Responsible Disclosure
We welcome security researchers who help us identify vulnerabilities.
How to Report
Email security@bleedpoint.com with:
- A description of the vulnerability
- Steps to reproduce
- Potential impact
- Your contact information (for follow-up)
Our Commitments to Researchers
- We will acknowledge your report within 2 business days
- We will provide updates as we investigate and remediate
- We will not pursue legal action against good-faith researchers who follow responsible disclosure practices and avoid:
- Accessing customer data beyond what's necessary to demonstrate the issue
- Disrupting service availability
- Public disclosure before we've had a chance to fix the issue
What's In Scope
- bleedpoint.com and all subdomains
- Bleedpoint application logic and APIs
- Authentication and authorization flows
What's Out of Scope
- Issues in third-party platforms we use (report those directly to AWS, Stripe, etc.)

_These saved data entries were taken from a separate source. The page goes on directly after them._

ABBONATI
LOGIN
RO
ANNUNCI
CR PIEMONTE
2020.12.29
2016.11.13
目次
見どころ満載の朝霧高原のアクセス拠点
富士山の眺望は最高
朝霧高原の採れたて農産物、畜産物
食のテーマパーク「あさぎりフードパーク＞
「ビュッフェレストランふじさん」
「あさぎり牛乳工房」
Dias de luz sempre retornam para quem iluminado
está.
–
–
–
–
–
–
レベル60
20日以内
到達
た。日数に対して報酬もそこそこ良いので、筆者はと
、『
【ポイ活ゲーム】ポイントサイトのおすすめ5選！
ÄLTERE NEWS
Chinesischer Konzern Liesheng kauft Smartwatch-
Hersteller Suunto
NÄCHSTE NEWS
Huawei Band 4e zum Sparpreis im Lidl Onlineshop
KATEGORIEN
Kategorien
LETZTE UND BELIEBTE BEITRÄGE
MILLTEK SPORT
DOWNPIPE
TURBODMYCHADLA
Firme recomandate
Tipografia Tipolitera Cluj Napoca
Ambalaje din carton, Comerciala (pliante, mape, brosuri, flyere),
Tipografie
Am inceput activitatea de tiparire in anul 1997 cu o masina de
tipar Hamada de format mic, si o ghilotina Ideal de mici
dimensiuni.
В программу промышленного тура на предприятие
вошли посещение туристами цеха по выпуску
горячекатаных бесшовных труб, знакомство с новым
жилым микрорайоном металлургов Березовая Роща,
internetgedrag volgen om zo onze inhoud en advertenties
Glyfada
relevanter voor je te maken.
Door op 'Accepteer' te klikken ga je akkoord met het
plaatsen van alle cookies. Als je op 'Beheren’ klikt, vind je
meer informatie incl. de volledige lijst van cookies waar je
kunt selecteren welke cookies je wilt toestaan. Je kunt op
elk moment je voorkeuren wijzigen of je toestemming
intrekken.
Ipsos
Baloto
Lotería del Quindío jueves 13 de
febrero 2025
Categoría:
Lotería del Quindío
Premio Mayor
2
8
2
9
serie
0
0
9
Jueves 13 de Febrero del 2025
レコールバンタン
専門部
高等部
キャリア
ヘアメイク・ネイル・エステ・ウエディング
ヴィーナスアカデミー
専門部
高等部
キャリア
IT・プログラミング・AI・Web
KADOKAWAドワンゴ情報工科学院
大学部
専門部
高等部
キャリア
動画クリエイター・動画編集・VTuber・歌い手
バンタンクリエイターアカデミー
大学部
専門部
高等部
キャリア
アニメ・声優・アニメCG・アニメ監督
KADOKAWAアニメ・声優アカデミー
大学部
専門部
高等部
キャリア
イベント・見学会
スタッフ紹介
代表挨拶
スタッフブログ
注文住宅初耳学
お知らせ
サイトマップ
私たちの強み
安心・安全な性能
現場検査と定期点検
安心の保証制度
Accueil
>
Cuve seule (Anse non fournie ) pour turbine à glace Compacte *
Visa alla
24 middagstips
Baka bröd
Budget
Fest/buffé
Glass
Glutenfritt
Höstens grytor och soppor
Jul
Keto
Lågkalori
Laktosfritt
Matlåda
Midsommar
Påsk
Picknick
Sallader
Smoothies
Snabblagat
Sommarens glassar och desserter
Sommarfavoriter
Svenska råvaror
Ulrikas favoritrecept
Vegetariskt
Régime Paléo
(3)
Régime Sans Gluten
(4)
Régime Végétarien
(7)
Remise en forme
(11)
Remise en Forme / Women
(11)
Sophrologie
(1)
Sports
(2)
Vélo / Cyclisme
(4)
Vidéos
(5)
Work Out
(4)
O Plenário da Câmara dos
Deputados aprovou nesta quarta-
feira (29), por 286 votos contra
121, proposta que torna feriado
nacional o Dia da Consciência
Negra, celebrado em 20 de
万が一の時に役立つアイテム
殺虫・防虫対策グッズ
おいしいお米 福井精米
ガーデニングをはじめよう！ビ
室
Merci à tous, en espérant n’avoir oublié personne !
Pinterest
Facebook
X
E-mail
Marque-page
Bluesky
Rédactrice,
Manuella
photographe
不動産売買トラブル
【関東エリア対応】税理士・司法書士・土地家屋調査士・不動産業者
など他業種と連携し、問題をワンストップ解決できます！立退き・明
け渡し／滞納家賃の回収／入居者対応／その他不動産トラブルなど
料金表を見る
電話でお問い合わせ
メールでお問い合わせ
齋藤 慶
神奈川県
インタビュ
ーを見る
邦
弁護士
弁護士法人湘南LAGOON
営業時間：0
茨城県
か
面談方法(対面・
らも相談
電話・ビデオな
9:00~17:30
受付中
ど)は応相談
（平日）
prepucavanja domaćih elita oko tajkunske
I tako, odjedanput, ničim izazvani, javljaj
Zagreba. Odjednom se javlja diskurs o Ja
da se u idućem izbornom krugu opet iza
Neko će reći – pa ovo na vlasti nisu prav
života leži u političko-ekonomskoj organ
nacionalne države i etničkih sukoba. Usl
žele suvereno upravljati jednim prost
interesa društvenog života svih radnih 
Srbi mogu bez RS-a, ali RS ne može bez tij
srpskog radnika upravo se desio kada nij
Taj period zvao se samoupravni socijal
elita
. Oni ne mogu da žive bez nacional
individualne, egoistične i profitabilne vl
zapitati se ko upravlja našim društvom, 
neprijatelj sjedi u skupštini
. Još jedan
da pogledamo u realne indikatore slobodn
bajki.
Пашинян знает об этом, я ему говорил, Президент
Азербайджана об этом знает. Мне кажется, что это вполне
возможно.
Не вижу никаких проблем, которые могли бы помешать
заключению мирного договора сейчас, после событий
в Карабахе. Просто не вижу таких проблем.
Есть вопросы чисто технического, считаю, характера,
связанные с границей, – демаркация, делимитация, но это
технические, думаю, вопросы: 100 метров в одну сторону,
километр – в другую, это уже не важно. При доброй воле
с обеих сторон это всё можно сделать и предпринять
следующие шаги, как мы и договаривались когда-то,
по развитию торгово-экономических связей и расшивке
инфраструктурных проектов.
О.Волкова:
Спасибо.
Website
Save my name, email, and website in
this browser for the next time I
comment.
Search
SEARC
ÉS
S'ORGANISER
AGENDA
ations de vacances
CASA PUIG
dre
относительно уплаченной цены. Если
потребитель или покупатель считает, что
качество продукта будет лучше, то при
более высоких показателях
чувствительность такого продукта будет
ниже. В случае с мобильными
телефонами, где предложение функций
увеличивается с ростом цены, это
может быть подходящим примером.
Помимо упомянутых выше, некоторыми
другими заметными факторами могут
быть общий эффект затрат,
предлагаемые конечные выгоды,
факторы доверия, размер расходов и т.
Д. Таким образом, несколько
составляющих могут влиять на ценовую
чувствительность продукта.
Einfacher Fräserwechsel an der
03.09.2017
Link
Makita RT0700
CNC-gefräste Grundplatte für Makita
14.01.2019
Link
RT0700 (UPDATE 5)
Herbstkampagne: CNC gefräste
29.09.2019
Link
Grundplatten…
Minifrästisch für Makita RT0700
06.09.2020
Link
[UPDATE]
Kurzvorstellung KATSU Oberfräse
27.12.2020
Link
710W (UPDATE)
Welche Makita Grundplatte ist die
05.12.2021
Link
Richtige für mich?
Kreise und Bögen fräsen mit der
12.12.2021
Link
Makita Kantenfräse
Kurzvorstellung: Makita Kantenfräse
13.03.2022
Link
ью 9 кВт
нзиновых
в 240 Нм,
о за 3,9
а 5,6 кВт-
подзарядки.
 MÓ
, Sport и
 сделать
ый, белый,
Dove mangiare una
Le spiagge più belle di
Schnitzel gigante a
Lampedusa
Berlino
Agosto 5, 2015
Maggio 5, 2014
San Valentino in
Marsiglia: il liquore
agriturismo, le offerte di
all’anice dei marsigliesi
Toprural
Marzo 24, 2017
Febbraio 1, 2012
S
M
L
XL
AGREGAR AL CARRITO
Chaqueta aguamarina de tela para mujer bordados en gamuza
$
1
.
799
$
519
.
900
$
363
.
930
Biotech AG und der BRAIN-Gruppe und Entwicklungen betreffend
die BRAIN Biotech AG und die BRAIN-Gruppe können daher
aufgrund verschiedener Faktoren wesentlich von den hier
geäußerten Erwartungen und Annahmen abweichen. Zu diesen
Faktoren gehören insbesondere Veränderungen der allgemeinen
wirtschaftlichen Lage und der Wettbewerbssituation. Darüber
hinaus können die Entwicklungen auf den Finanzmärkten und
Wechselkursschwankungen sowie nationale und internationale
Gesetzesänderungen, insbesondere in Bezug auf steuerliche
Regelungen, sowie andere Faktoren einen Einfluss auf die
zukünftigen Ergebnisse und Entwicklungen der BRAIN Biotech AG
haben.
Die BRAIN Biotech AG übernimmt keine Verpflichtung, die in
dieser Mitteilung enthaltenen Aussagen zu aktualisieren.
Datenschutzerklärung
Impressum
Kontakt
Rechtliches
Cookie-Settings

- Social engineering of our team or customers
- Physical attacks
- DoS/DDoS testing without prior coordination
- Findings from automated scanners that we already know about
We don't currently offer monetary bounties, but we'll publicly credit researchers who responsibly report valid issues (with permission).
Subprocessors
We rely on a small number of trusted infrastructure providers. Each is audited, encrypted, and contractually obligated to protect your data. The current list:
- Amazon Web Services (AWS): infrastructure, database, file storage, automated email
- Stripe: payment processing for Bleedpoint subscriptions; OAuth platform for connected accounts
- Microsoft 365: team mailboxes
- Namecheap: marketing site hosting and DNS
- CookieYes: cookie consent management
- Google Analytics 4: anonymized usage analytics
- Microsoft Clarity: anonymized session replay
Full subprocessor details, including data handled and transfer mechanisms for international customers, are in our Data Processing Agreement and Privacy Policy.
Questions
We'd rather you ask than guess.
- Security questions: security@bleedpoint.com
- General questions: hello@bleedpoint.com
- Privacy questions: legal@bleedpoint.com
For postal mail:
CloudSec Global LLC
Attn: Bleedpoint Security
6881 W Charleston Blvd, Ste A, Unit #5209
Las Vegas, NV 89117
United States
Bleedpoint is a product of CloudSec Global LLC, a Nevada limited liability company.
This Security page is informational. The legally binding terms governing your relationship with Bleedpoint are in our Terms of Service, Privacy Policy, and Data Processing Agreement.